A/N: Good grief, Mija's started another story?! You'd think she'd learn by now that people hate it when she slacks off and just starts a million stories she never finishes. But this...this was a stroke of inspiration I started writing in seventh period Language Arts the other day. Seeing as you people liked "Oh, Crap", you should enjoy this as well.
This is in a movie setting, that is it's like a script, and I've cut a million things out that I found boring.
There are two Jennas, Jenna1 and Jenna2. The first is my friend Cyan's fursona, the second is the Jenna we know. Mija is my fursona, and Moon is Claire's. Clash is my fictional cousin. He is a little bit weird in the head.
NOTE: This story will contain a lot of swearing. If you are sensitive to that, I suggest you click the back button.
With that said, let us begin the parody!
Mija: Me
Moon: Claire
Jenna1: Cyan
Clash: A fictional character
MMJ: Everyone but Clash
All: Everyone
Septimus: Ohit'ssuchaprettydayoutsideoohit's11:00inthemorningandI'malreadyonsugarhighanewrecord—
Moon: He was sleeping in and it's 11:00?!
Jenna1: Obviously not a normal teenager.
Mija: Too true.
House Mouse: For the love of god, shut up and take this *&$^ note.

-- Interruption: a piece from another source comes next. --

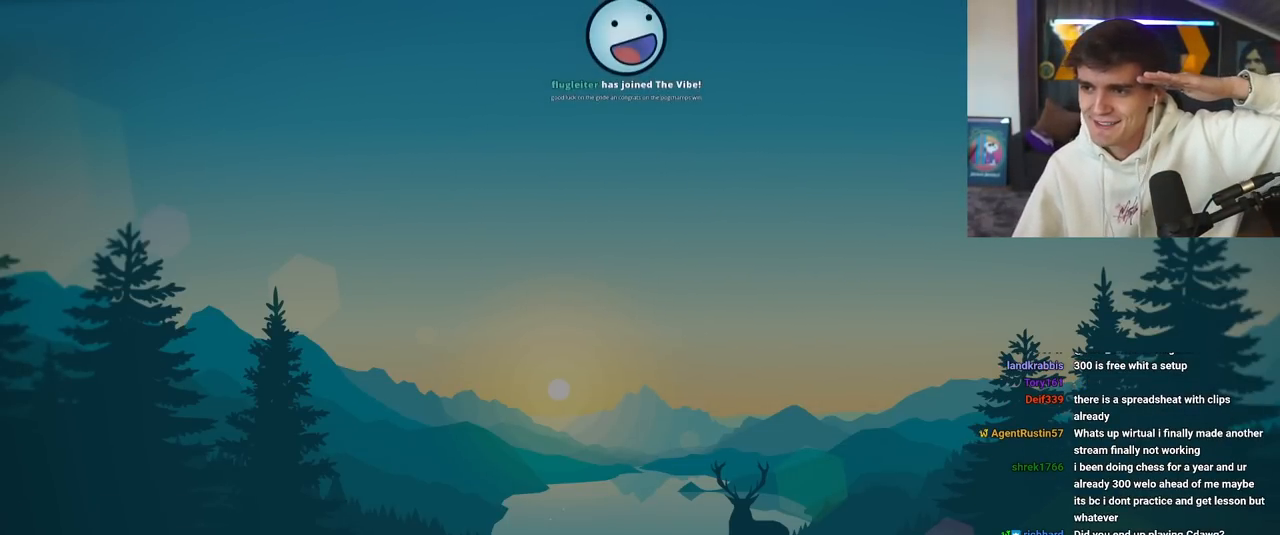
{"keys": ["up"], "events": []}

Septimus: Hey, you're supposed to be nice and bring me stuff!
House Mouse: I do one for free, pal. You want the other, you have to pay.
Septimus: *sigh* Here's five bucks. Go buy something.
House Mouse: YAY!
Septimus: I've got an appointment with Marcia?

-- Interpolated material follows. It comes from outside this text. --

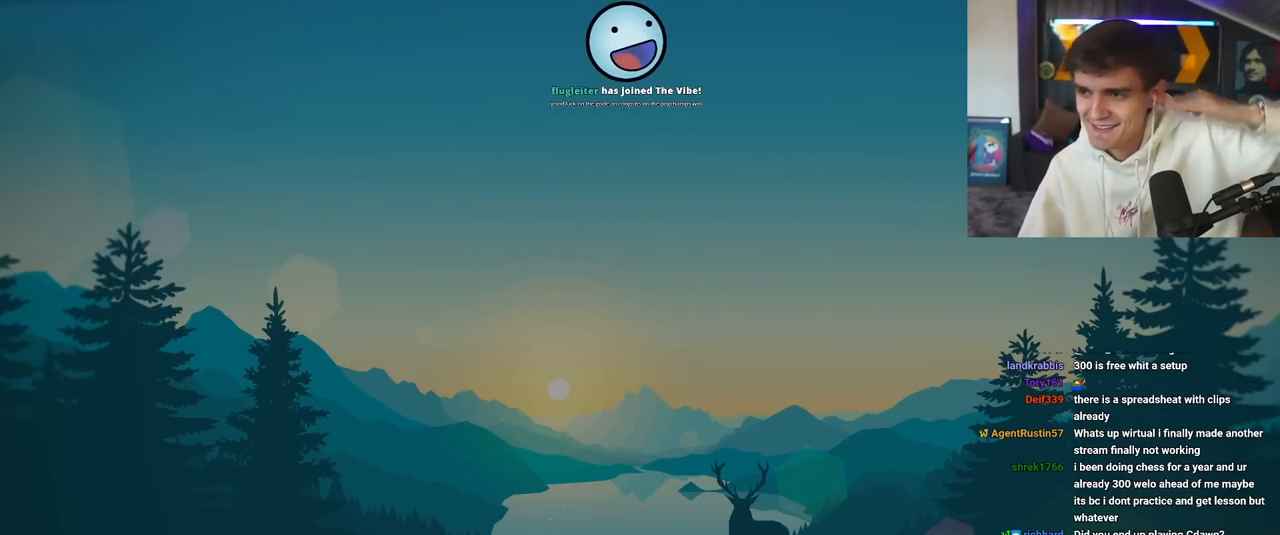
{"keys": ["up"], "events": []}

Mija: Better start writing your will, buddy.
Septimus: Marcia?
Marcia: Yeah, yeah, get your arse in here.
Jenna1: Here come the fireworks.
Septimus: I got your note, Marcia.
Marcia: No duh, genius. Apparently you haven't forgotten how to read.
Moon: Strike one.
Septimus: So what do you need? Cause I wanted to take Spit Fyre and—
Marcia: Don't bitch to me.
Mija: Strike two.
Marcia: I wanted to give you these purple stripe thingies that symbolize your senior apprenticeship, blah blah blah—
Septimus: Yadda yadda oh sweet Jesus make her shut u—WHAT?!
Jenna1: Strike three.
Septimus: STRIPES!! THEY'RE SO SHIIIIIIIINY!!!!

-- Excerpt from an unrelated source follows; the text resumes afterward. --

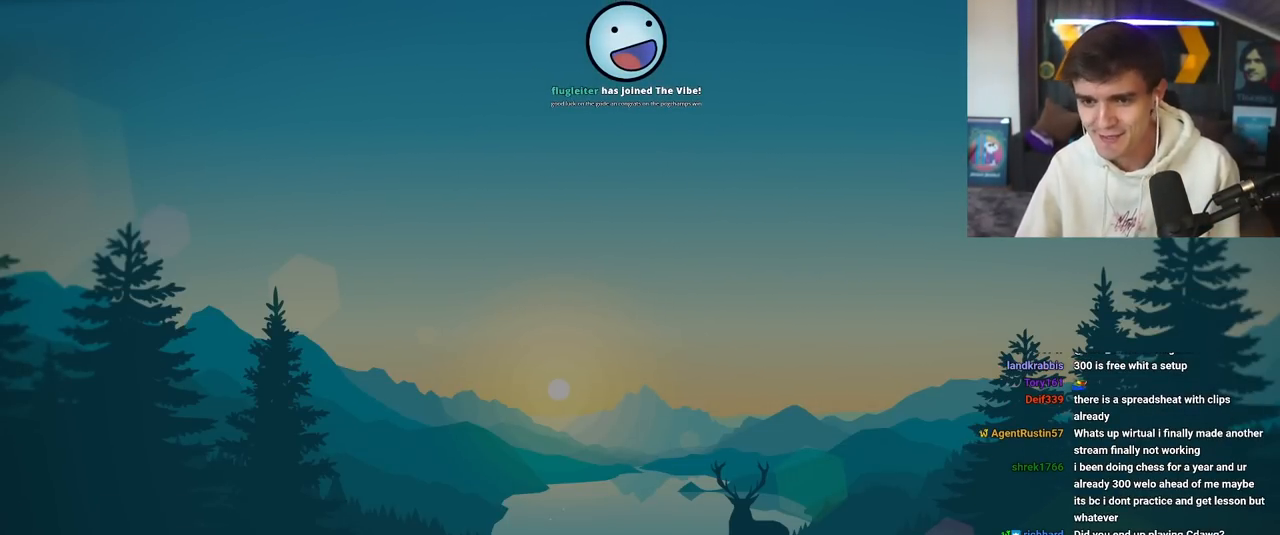
{"keys": ["up"], "events": [[234, "right", "down"], [400, "right", "up"]]}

Clash: Let's call the mental facility.
Mija: For you, or him?
Moon: How about both?
Clash: *growls*
Marcia: Take them and go, I have to go shopping.
Septimus: Why are you shopping?
Marcia: Well, duh, we've almost run out of Red Tail Ale.
Septimus: …
All: …
Septimus: …see you, then. *runs away*
Mija: Sad.
Septimus: Hmmm de hmmm, off on Spit Fyre, I wonder how the others are doing? Gosh, it's getting kind of chilly out.
Spit Fyre: Oh, sure, Mr. Geez-I-Think-It's-Cold-Out-Guess-I'll-Turn-The-Heat-Up-A-Notch. Meanwhile, I slowly freeze outside, my spirit dying as my body goes colder and colder before I finally fall in a sea of ice.
All: …
Mija: He sounds like Clash.
Clash: Can it.
Mija: Oooh, are we being snappy-wappy?
Clash: I said SHOVE OFF.
Jenna1: No, you said "Can it."
Clash: *pissed*
Jenna1: …nobody likes a literalist.
Mija: It's okay. You're still our friend.
Barney: Hey, you, kid on the dragon! I've got to give you this Safe-Charm thingy! And I have to hurry, otherwise Plaid Pantry will run out of smokes.
All: …
Mija: How can he like smoking?
Clash: Tried it once, couldn't get that taste out of my mouth.
Moon: Revolting.
Jenna1: Yep.
All: …
Septimus: AAAH! NO!! I'M NOT TAKING YOUR PIECE OF CRAP, YOU FREAKING LITTLE RAT BASTARD!
Barney: Good $#&*, you stupid kid, please take this &%#%*$ note before I whack you over the head with a mallet.
Mija: I wonder where he got the mallet.
Barney: They've got them half price at Home Depot.
Clash: Oh, I've GOT to—
Mija: No shopping, dearest cousin, we're working on a parody.
Clash: *grumble*
Septimus: AAAH! MALLETS! *flies away*
All: …
Barney: …
Barney: ^%$#.
If you really want to know, I can tell you each swear word I kindly decided to bleep out, in order.